Ein Luftangriff mit Hubschrauber und von dort aus manuell abgefeuerter Maschinenpistole und die Antwort in voller Fahrt aus einem Jeep, von dessen Gefährt aus erst der kleine Damenrevolver aus der Handtasche gezückt und benutzt wird und dann doch ein größeres Kaliber, eröffnet den Reigen der Actionszenen, die beim Sidaris immer mal hier und da vorhanden, aber selten so richtig beeindruckend oder gar das Adrenalin hochtreibend sind. So darf bei einer Autohatz in der Wüste vor Las Vegas mitsamt einem explodierenden Kleinwagen beiwohnen und dann ist erstmal auch wieder Ende damit; zugunsten von diversen Nackt- oder Dessousbildern, bei denen sowohl die Frauen aus dem alten Team als auch die Neuankömmlinge immer größere und prallere Brüste zu bekommen scheinen, je weiter fortgeschritten die Reihe nun ist.

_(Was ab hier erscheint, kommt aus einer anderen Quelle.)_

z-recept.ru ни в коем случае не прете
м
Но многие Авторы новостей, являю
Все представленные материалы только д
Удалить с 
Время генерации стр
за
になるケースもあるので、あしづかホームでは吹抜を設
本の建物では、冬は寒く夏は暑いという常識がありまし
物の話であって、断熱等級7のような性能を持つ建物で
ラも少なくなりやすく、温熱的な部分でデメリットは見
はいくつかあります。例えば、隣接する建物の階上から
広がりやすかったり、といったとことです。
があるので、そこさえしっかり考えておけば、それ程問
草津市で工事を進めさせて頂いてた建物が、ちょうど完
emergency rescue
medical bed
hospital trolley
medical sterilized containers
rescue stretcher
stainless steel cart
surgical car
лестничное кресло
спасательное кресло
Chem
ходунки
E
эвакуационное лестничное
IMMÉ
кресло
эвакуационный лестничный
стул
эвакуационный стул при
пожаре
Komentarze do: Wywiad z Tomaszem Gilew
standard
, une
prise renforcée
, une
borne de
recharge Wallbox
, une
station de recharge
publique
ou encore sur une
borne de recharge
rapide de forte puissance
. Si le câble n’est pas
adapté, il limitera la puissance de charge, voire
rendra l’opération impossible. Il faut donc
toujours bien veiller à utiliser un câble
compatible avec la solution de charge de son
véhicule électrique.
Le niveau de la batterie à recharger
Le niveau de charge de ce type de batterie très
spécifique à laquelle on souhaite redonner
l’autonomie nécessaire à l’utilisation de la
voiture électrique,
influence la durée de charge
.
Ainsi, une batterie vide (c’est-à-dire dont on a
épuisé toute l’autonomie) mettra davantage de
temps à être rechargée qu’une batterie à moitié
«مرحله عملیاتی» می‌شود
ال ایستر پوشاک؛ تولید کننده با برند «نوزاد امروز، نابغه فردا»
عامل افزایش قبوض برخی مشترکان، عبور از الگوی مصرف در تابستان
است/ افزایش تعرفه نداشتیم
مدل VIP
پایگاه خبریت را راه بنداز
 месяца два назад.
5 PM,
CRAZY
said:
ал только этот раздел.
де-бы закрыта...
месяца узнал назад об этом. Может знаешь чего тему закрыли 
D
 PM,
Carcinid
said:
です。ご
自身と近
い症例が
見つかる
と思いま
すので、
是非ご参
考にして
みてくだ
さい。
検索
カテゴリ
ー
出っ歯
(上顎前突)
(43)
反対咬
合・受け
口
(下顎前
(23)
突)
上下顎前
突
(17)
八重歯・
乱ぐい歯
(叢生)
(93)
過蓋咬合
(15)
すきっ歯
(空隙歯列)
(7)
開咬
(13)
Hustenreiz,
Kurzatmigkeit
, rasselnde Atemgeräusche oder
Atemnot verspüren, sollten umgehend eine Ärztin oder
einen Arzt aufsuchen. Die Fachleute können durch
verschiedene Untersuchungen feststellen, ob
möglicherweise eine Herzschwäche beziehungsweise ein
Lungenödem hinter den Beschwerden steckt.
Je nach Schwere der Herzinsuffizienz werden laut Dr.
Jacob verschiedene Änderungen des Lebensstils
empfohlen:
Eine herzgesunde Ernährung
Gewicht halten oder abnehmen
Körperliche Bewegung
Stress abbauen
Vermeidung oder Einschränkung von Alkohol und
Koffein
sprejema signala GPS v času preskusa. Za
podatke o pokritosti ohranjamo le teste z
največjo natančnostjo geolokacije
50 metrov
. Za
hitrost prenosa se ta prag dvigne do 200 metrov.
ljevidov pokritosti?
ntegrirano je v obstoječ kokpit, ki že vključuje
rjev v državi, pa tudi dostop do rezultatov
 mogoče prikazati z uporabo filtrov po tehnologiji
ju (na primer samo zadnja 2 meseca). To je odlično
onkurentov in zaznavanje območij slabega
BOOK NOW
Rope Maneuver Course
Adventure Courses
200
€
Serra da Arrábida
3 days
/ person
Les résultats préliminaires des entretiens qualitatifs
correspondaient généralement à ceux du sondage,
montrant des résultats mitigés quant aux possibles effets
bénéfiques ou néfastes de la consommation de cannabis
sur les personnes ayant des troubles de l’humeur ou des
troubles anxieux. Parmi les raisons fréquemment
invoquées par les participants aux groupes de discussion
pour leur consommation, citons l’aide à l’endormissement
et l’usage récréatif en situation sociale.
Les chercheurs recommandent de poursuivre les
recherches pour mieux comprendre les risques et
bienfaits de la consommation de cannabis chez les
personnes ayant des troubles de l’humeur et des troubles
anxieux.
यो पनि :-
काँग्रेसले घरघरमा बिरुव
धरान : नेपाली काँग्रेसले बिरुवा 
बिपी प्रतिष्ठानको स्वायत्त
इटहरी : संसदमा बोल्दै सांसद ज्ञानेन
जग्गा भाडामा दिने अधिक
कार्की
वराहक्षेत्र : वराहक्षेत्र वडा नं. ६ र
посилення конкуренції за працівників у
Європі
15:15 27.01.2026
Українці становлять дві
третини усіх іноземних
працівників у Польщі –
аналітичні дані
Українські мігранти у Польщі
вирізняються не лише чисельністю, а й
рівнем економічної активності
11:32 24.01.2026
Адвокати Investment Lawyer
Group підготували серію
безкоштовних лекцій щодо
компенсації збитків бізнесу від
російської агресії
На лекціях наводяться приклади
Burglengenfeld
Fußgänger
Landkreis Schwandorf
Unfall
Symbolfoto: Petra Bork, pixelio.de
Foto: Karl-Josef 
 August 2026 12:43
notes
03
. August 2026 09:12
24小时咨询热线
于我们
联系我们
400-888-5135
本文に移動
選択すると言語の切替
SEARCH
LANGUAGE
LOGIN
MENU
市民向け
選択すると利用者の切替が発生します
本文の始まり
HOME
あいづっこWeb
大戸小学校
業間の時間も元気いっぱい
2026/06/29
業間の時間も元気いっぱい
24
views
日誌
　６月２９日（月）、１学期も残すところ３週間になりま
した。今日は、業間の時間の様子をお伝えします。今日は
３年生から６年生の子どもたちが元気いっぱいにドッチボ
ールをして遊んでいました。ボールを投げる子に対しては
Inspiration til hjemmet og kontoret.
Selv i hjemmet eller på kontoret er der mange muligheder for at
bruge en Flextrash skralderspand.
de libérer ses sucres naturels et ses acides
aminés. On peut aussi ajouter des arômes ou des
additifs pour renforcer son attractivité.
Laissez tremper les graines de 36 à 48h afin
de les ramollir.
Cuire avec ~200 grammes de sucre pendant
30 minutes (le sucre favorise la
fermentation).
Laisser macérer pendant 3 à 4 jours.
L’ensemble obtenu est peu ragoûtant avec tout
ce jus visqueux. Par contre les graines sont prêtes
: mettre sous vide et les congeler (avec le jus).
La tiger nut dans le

Ein wenig besser ist der Locationsscount hier am Arbeiten, wobei das wahrscheinlich Familie Sidaris (samt Ehefrau Arlene und Sohn Christian Drew) selber und dies am Abklappern ihrer jeweils favorisierten Orte und vielleicht auch der Urlaubsschauplätze ist; so sieht man das "Big Pines Lodge" aus Hawaii Connection - Picasso Trigger am Ufer des Caddo Lake von Uncertain, Texas hier wieder, wobei der Big Cypress Bayou etwas feuchtes Grün ins Spiel und nebst einigen Impressionen aus dem herbstlichen Louisville – und einer vergleichsweise flotten Motorradjagd durch das klamme Laub des Waldes und in die Scheiben eines Gewächshauses hinein – auch leichtes und willkommenes Country- oder gar Cajunflair in die zunehmend schwüle, aber auch öder werdende Szenerie bringt. Denn aus der Handlung ergibt sich nichts und wird dieses vermehrt mit simulierten Liebesspielen gefüllt, in dem Jeder mal mit Jede und dies oftmals bei den allerdümmsten Gelegenheiten wie einer nächtlichen Wachstunde oder beim Anschleichen im Walde zum Nackibums ran darf, selbst Mr. Miyagi wird 3x zu einer gegenseitigen Massage mit seiner 'Enkelin' und dies auch noch nackert gequält.